1-Sentence-Summary: Work The System will fundamentally change the way you view the world, by showing you the systems all around you and giving you the guiding principles to influence the right ones to make your business successful.
Read in: 4 minutes
Favorite quote from the author:
Sam Carpenter has been the CEO and president of Centratel, one of the US’s top providers of phone answering services (the ladies and gents who handle your customer service via the phone, for example), for the past 30 years.
During those years he developed what he calls a “systems mindset” – he started spotting systems everywhere, and subsequently, optimizing the ones he could control.
He turned this approach into a business philosophy, taught it to many businesses as a consultant and in 2008, turned it into this book.
Here are the 3 key things you should take home from it:
- The world runs on systems, and they work in spite of humans, not because of us.
- Start focusing on the systems you can control, and stop complaining about the ones you can’t.
- To analyze the systems in your life, take a step back.
Ready to oil the machinery? Let’s go!
Lesson 1: The world runs on systems, and they work in spite of humans, not because of us.
Do you sometimes feel like the captain of a tiny sailboat, constantly being thrown around by winds, waves, storms, and other forces outside of your control?
There’s no reason to.
Look at the world. Why doesn’t the entire planet blow up every other day?
Why don’t we have a nuclear war yet, even though there’s been plenty of opportunities for one?
It’s because of systems.
A system is any composition of several components, which work together to accomplish a single goal.
The beauty of systems is that they’re naturally inclined to be both stable and efficient.
There are millions and millions of systems working in the world right this second, and they’re the reason we don’t need a CEO of the world and can still go to bed at night, resting assured that the world won’t end tomorrow.
Now you might think we did a good job in making it so, but actually, we’re not responsible for everything working so well.
In fact, we’re rather responsible when things go wrong, because whenever chaos wrecks a system, there are usually humans at fault.
For example a BMW pricing manager might decide that the US prices for their cars are too cheap, because the cars cost more in Germany, and slap on an extra 30%. That will likely lead to an outrage with US customers, dealers, and sales managers, and they might end the cooperation altogether.
The reasons we humans constantly put errors into perfectly fine systems, is that our view of whether a system runs well is very subjective.
That means to mess up less and make the most of the systems in your life, you first have to see them, and then understand how they work.
Lesson 2: Start focusing on the systems you can control, and stop complaining about the ones you can’t.
Now you might look around and say: “Yeah, yeah, that’s all fine, but there are so many systems I can’t control!”

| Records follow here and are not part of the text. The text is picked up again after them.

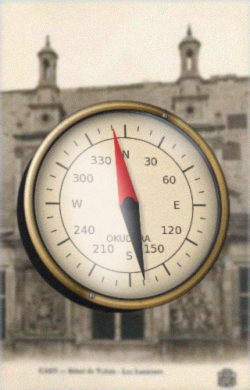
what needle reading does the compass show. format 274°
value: 350°
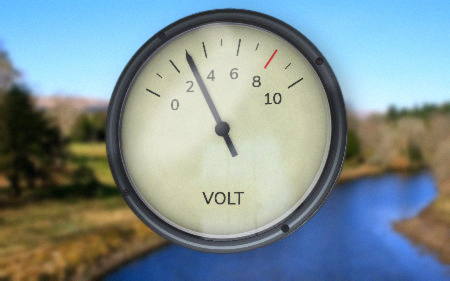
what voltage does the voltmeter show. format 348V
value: 3V
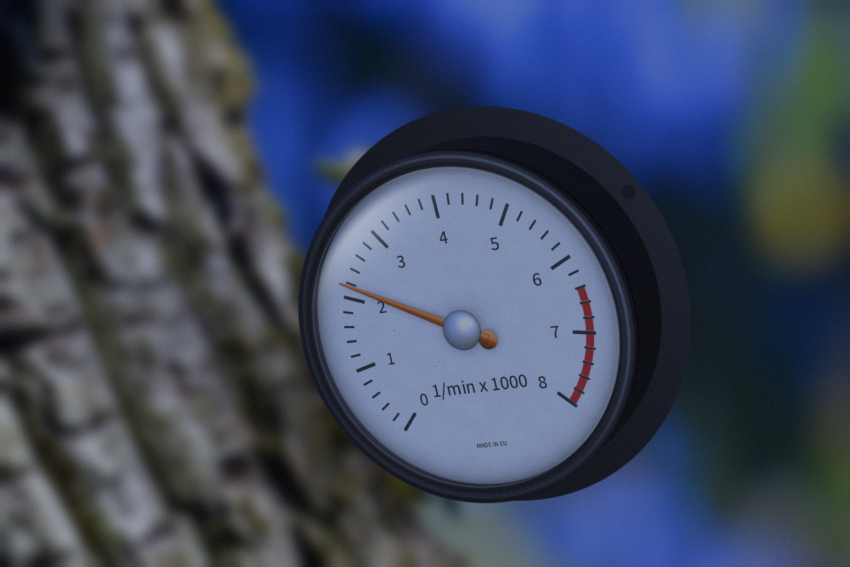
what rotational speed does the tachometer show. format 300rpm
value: 2200rpm
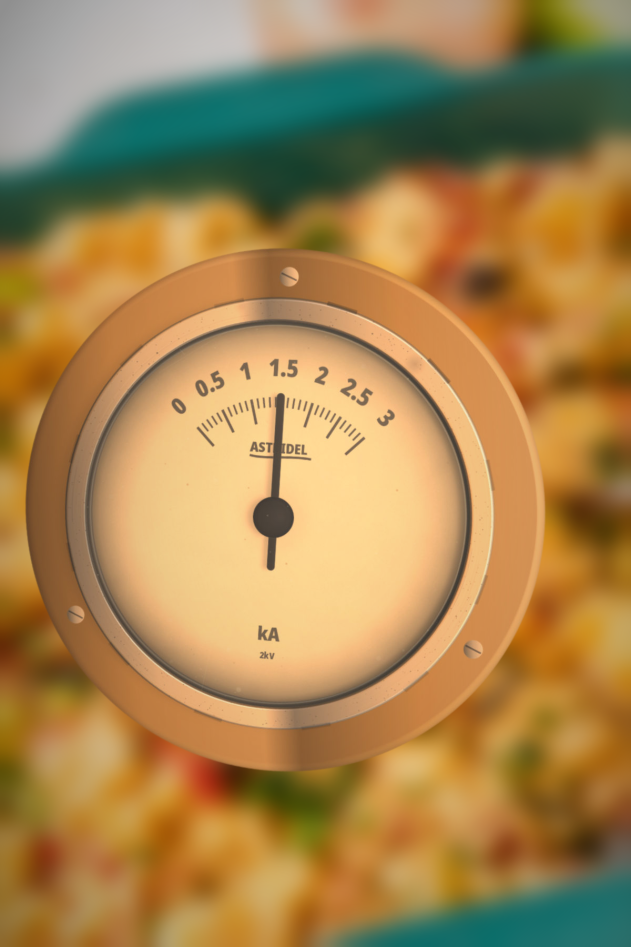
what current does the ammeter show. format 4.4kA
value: 1.5kA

But then why complain about them?
You can spend all day moaning about the oil price, the stock market, or the political party who’s in charge.
But that won’t make oil cheaper, your stocks go up, or change who’s president.
What you can do is get a car with less fuel consumption, or give it up altogether, buy an investment book and go vote in the election.
The truth is that no one has control over all the systems in their life, which means you’re not especially disadvantaged.
Most of the time, the only reason things don’t go your way is because you don’t even try. Just because their vote doesn’t decide the election, many people don’t vote at all – a huge mistake.
Can I influence how many people sign up for Four Minute Books or get a Blinkist subscription because of me? No.
But I sure can get up in the morning and write another summary.
This is the hand you’ve been dealt. Start playing it.
Lesson 3: Take a step back to analyze the systems in your life.
The way to find out what you can and can’t control is to take a step back and look at the systems in your life from the outside.
A gear inside a machine never knows of anything more than the gears it directly connects with.
But when you take some time to think and reflect, you can see how the individual gears relate to the rest of the machine and how the whole mechanism works.
This will let you break down systems into step-by-step processes (it’s what I do), and help you spot the individual parts that need fixing.
Take some time to step back, look at the systems in your life from outside, and you’ll get a much better grasp of where you need to use your wrench to fix things.
My personal take-aways
A little more philosophical this one, the book actually has a lot of business advice, but I loved the systems philosophy so much, I tried to break it down for the average Joe (like myself) so that everyone can get the most out of it in their personal lives.
I really like that.
It’s when profound change happens, and you really have these clicking aha-moments. The summary on Blinkist was quite short, and I would’ve loved to go into more detail about how to apply the systems approach in business, but I guess you’ll have to find that out for yourself 🙂
What else can you learn from the blinks?
- Why you want your mechanic to be a good systems manager
- Two steps you need to take to become a good systems manager yourself
- How many of the systems you are a part of you can really influence (it’s a lot more than you think)
- What your job is when you run a business
- How to run your business like a well-oiled machine, even when you’re not doing everything yourself
- Where misunderstandings really come from & how much quality you should shoot for
Who would I recommend the Work The System summary to?
The 29 year old, who feels frustrated about not having control over a lot of things in her life, the 50 year old company CEO, who wants to streamline his business for growth, and anyone who knows they complain too much.